The sanctions mean that all property and interests in property of these designated individuals and entities within the United States, or under the control of U.S. persons, are blocked and must be reported to OFAC. Any entity owned 50% or more, directly or indirectly, by these designated parties is also blocked. Transactions by U.S. persons, or within the U.S., involving these blocked parties are generally prohibited unless authorized by a license or exemption.
OFAC warns that financial institutions and other entities engaging in transactions with the sanctioned individuals and companies risk facing sanctions themselves or enforcement action. Prohibited activities include providing any funds, goods, or services to, or receiving them from, the designated parties. Violations can result in both civil and criminal penalties. OFAC’s Economic Sanctions Enforcement Guidelines detail the factors considered when determining responses to potential violations.
OFAC emphasizes that its goal is behavioral change, not punishment, and provides information on the process for seeking removal from the Specially Designated Nationals and Blocked Persons (SDN) List.
Further details on the designations can be found at https://ofac.treasury.gov/recent-actions/20251119.

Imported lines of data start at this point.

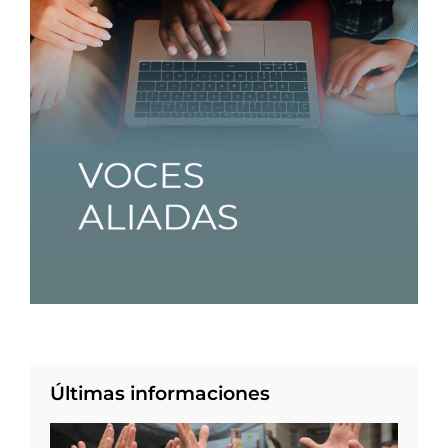
Últimas informaciones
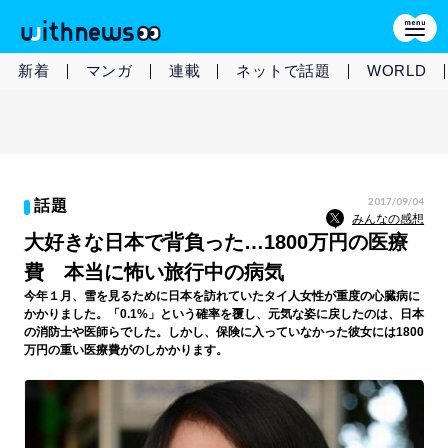
新着
マンガ
連載
ネットで話題
WORLD
2017/09/04
話題
みんなの感想
大好きな日本で背負った…1800万円の医療
費 本当に怖い旅行中の病気
今年１月、雪を見るために日本を訪れていたタイ人女性が重度の心臓病に
かかりました。「0.1%」という確率を覆し、元気な姿に戻したのは、日本
の消防士や医師らでした。しかし、保険に入っていなかった彼女には1800
万円の重い医療費がのしかかります。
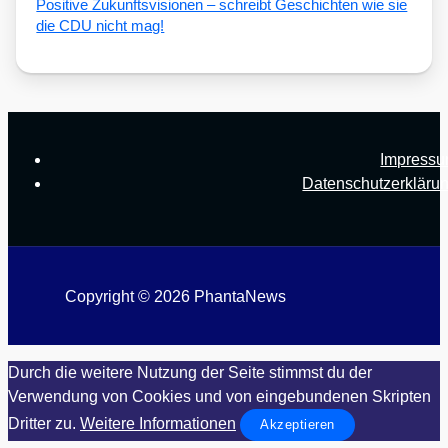
Posi­ti­ve Zukunfts­vi­sio­nen – schreibt Geschich­ten wie sie
die CDU nicht mag!
Impress
Datenschutzerkläru
Copyright © 2026 PhantaNews
Durch die weitere Nutzung der Seite stimmst du der
Verwendung von Cookies und von eingebundenen Skripten
Dritter zu.
Weitere Informationen
Akzeptieren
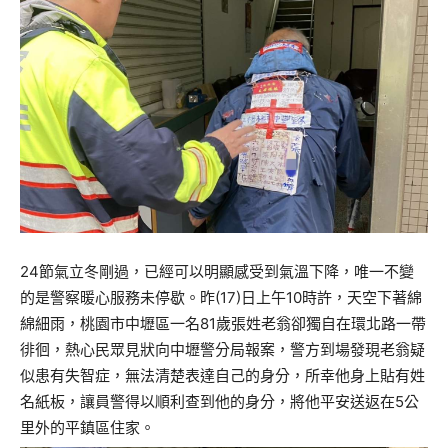
24節氣立冬剛過，已經可以明顯感受到氣溫下降，唯一不變
的是警察暖心服務未停歇。昨(17)日上午10時許，天空下著綿
綿細雨，桃園市中壢區一名81歲張姓老翁卻獨自在環北路一帶
徘徊，熱心民眾見狀向中壢警分局報案，警方到場發現老翁疑
似患有失智症，無法清楚表達自己的身分，所幸他身上貼有姓
名紙板，讓員警得以順利查到他的身分，將他平安送返在5公
里外的平鎮區住家。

The Cybersecurity and Infrastructure security agency (CISA), alongside law enforcement and international partners, has also released guidance on mitigating risks associated with bulletproof hosting providers, which are often utilized by malicious cyber actors. This guidance is available at https://www.cisa.gov/resources-tools/resources/bulletproof-defense-mitigating-risks-bulletproof-hosting-providers.
Note: The prompt requested information about United States, Australia, and United Kingdom sanctions. This document only details U.S.sanctions. There is no mention of actions taken by australia or the United Kingdom within the provided text. Thus, I have reported only the information present in the source material.